The input:

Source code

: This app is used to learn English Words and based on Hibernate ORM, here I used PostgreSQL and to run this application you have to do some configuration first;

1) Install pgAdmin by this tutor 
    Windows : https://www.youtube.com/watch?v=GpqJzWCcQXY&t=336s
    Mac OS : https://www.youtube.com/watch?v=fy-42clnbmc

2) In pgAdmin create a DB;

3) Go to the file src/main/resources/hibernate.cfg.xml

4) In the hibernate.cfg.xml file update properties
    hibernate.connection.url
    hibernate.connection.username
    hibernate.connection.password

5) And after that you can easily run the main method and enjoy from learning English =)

Aim of the exercise: Once more, write out all the data exactly.

Solution to this problem:
Source code

: This app is used to learn English Words and based on Hibernate ORM, here I used PostgreSQL and to run this application you have to do some configuration first;

1) Install pgAdmin by this tutor 
    Windows : https://www.youtube.com/watch?v=GpqJzWCcQXY&t=336s
    Mac OS : https://www.youtube.com/watch?v=fy-42clnbmc

2) In pgAdmin create a DB;

3) Go to the file src/main/resources/hibernate.cfg.xml

4) In the hibernate.cfg.xml file update properties
    hibernate.connection.url
    hibernate.connection.username
    hibernate.connection.password

5) And after that you can easily run the main method and enjoy from learning English =)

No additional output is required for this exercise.